Lebanon’s sovereign ranking will probably be cut deeper into junk by S&P Global Ratings within days, putting its bonds into a category considered vulnerable to nonpayment as the country struggles to claw back enough foreign currency to stabilise its foreign reserves, according to Goldman Sachs Group.
One of the world’s most indebted nations is on negative outlook at S&P, which is due to publish a review on Friday and currently rates Lebanon B-, six steps below investment grade and one notch higher than Moody’s Investors Service.
“The steady deterioration in Lebanon’s FX liquidity position indicates a likely downgrade to CCC,” Goldman analysts including Farouk Soussa said in a note last week. Issuers in the CCC category are deemed dependent on favourable conditions to make good on their debt.
To keep its banks stable and defend the dollar peg, Lebanon relies on bank deposits, mainly from the millions of Lebanese living abroad, with the central bank using what it describes as “financial engineering” to keep up an inflow of hard currency. While the latest such effort in late June may have helped to shore up foreign assets in reserves, deposit growth turned negative in May for the first time in more than a decade, according to Goldman Sachs.
What’s more, recent political tensions “threaten to derail the economic agenda and further depress appetite for Lebanese risk”, it said. The US bank also lowered its forecast for Lebanon’s economic growth this year to 1 per cent from 2.2 per cent.
Investor worry about Lebanon’s prospects has played out in the market. Its credit risk, measured by credit-default swaps, has jumped 327 basis points since the start of the year and surged past 1,000 points for the first time ever in August.
The average extra yield investors demand to hold its debt over US Treasuries also surpassed 1,000 basis points last week, the most in over a decade.
The International Monetary Fund projects Lebanon’s public debt burden will rise further to near 180 per cent of economic output by 2023. Lebanon has never defaulted on its obligations.
When S&P cut Lebanon’s outlook to negative in March, it said the country’s rating could be lowered within the next year “if political stasis causes fiscal deficits to rise while banking system deposit inflows - the government’s key funding source - slow further”.
In July, Lebanon passed an overdue 2019 budget touted as the most austere in the country’s history in the hope of appeasing investors, donors and rating companies.

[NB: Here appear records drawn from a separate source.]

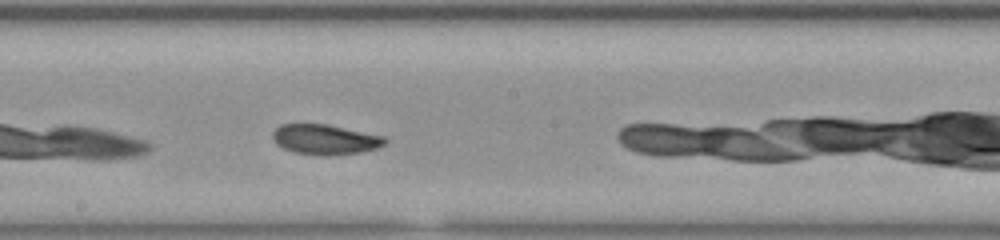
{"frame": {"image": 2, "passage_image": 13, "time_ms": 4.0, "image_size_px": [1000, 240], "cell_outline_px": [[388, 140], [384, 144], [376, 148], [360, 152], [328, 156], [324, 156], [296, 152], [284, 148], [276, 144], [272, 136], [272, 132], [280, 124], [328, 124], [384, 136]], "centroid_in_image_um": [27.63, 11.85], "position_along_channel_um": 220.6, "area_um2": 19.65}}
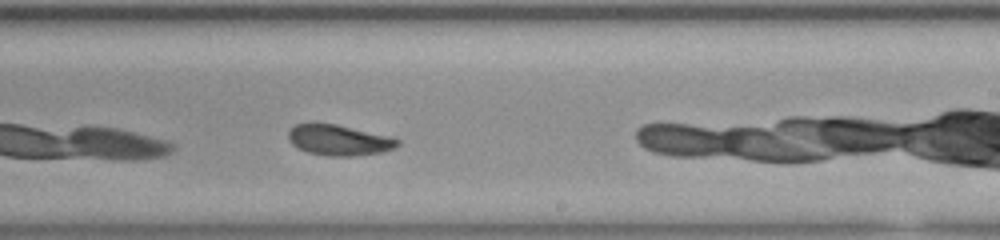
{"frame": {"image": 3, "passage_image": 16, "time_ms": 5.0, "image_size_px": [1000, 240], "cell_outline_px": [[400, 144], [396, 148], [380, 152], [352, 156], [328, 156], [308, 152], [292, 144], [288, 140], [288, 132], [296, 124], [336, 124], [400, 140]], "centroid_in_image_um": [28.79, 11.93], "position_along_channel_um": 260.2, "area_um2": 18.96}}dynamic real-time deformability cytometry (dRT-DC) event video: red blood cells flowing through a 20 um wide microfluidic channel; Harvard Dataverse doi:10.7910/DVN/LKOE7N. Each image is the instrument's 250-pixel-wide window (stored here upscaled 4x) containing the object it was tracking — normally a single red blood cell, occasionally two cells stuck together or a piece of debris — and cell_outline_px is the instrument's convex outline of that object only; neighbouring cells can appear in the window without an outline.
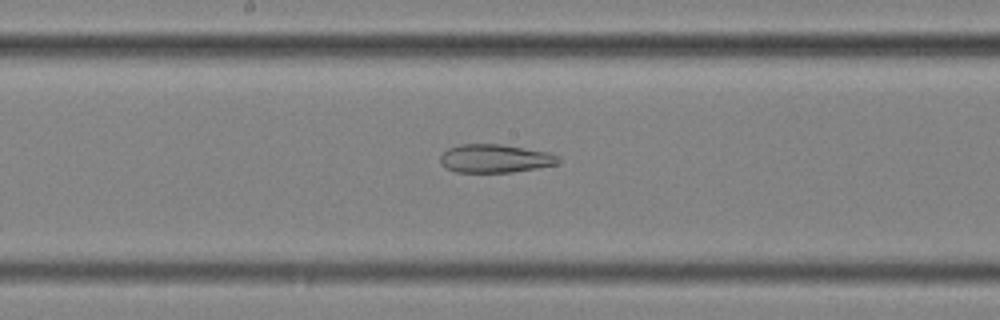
{"species": "common noctule bat (a hibernating species)", "species_latin": "Nyctalus noctula", "temperature_condition": "cold", "stored_images_in_passage": 50, "camera_frame_rate_fps": 3000, "um_per_image_px": 0.085, "animal": {"sex": "female", "body_mass_g": 25.1}, "frame": {"image": 1, "passage_image": 29, "time_ms": 9.333, "image_size_px": [1000, 320], "cell_outline_px": [[560, 164], [512, 172], [456, 172], [444, 168], [440, 164], [440, 156], [448, 148], [460, 144], [500, 144], [548, 152], [560, 156]], "centroid_in_image_um": [42.07, 13.47], "position_along_channel_um": 206.1, "area_um2": 19.65}}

But the government headed by Prime Minister Saad Hariri has failed to convene since the end of June. A minister in the cabinet claims he was the target of assassination and is insisting, along with his allies, to refer the case to the judicial council. His opponents reject that idea. Efforts are underway to resolve the issue and resume work.
Political hurdles are nothing new to Lebanon but this time they could delay implementation of urgent fiscal and structural reforms. Lebanon’s average economic expansion hasn’t exceeded 1 per cent in the past five years and is projected at 1.2 per cent in 2019, according to the finance minister. In June, central bank governor Riad Salameh put growth at zero so far this year.